Non è previsto dunque da nessuna parte dell’ordinamento che il risarcimento del danno dei prossimi congiunti sia ammesso solo in caso di lesione biologica permanente e macro. Il limite selettivo della gravità della lesione inteso esclusivamente in senso medico legale non è dunque previsto in alcuna norma dell’ordinamento ed è semmai tale da rendere violabili il diritto alla serenità ed integrità dei rapporti familiari che la giurisprudenza reputa inviolabili (e proprio per questo ammessi alla tutela risarcitoria in quanto direttamente offesi dall’illecito plurioffensivo).[7]
La riprova più evidente dell’insostenibilità di questa logica “biologicocentrica” è contenuta nella sentenza prima citata della Corte di Cassazione, 25 marzo – 4 giugno 2013, n. 14040, con la quale, nel caso di un mero stato d’ansia procurato ad un paziente cui per errore era stato diagnosticato una grave malattia che invece egli non aveva, è stato ammesso il risarcimento del danno subito dai familiari conviventi semplicemente sostenendosi che quell’errore era obiettivamente idoneo a configurare sofferenze di particolare gravità non solo per il soggetto direttamente leso, ma anche per i familiari conviventi.
Certamente la giurisprudenza è preoccupata dalla dilatazione eccessiva che in mancanza di un filtro verrebbe ad assumere la tutela risarcitoria dei prossimi congiunti; ma questa comprensibile esigenza dovrebbe esprimersi non attraverso criteri arbitrari (come richiedere la devastazione dei rapporti familiari o la macro lesione in senso medico legale), ma nella prova della lesione effettiva del bene tutelato dalla norma quale diretta ed immediata lesione riportata dal congiunto ex art. 1223 c.c. alla stregua della causalità adeguata.[8] La gravità della lesione biologica permanente può assumere semmai il valore di un indice probatorio (tra gli altri), dimostrativo cioè dell’effettività della lesione con incidenza sulla determinazione del quantum, ma non di criterio discriminante per l’ammissibilità del familiare al risarcimento del danno da illecito plurioffensivo.
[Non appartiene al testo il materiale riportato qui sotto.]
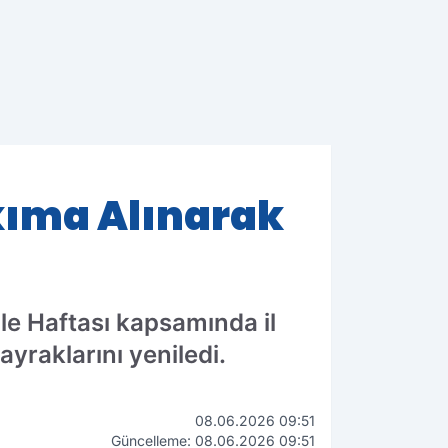
akıma Alınarak
Aile Haftası kapsamında il
yraklarını yeniledi.
08.06.2026 09:51
Güncelleme: 08.06.2026 09:51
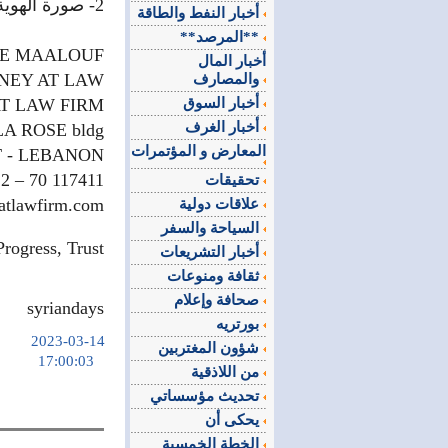
2- صورة الهوية أو جــواز السفــر..
أخبار النفط والطاقة
**المرصد**
PE MAALOUF
أخبار المال
NEY AT LAW
والمصارف
أخبار السوق
T LAW FIRM
أخبار الغرف
A ROSE bldg.
المعارض و المؤتمرات
T - LEBANON
2 – 70 117411
تحقيقات
atlawfirm.com
علاقات دولية
السياحة والسفر
rogress, Trust
أخبار التشريعات
ثقافة ومنوعات
صحافة وإعلام
syriandays
بورتريه
2023-03-14
شؤون المغتربين
17:00:03
من اللاذقية
تحديث مؤسساتي
يحكى أن
الخطة الخمسية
Anche in relazione a tale specifica figura di danno, quindi, l’apprezzamento della lesione e la concreta liquidazione dei danni è sempre rimessa nelle mani del giudice il quale dovrà apprezzare tutte le concrete lesioni recate ai familiari (alla dignità, all’onore, alla libertà, alla vita di relazione, all’integrità psicofisica, alla tranquillità e godimento dei rapporti familiari), nessuna esclusa, garantendo l’integralità del risarcimento e la proporzionalità monetaria tra risarcimento e gravità dell’offesa (Corte Cost. sentenza n. 184/1986) in tutti i casi in cui viene dimostrata la portata plurioffensiva dell’illecito.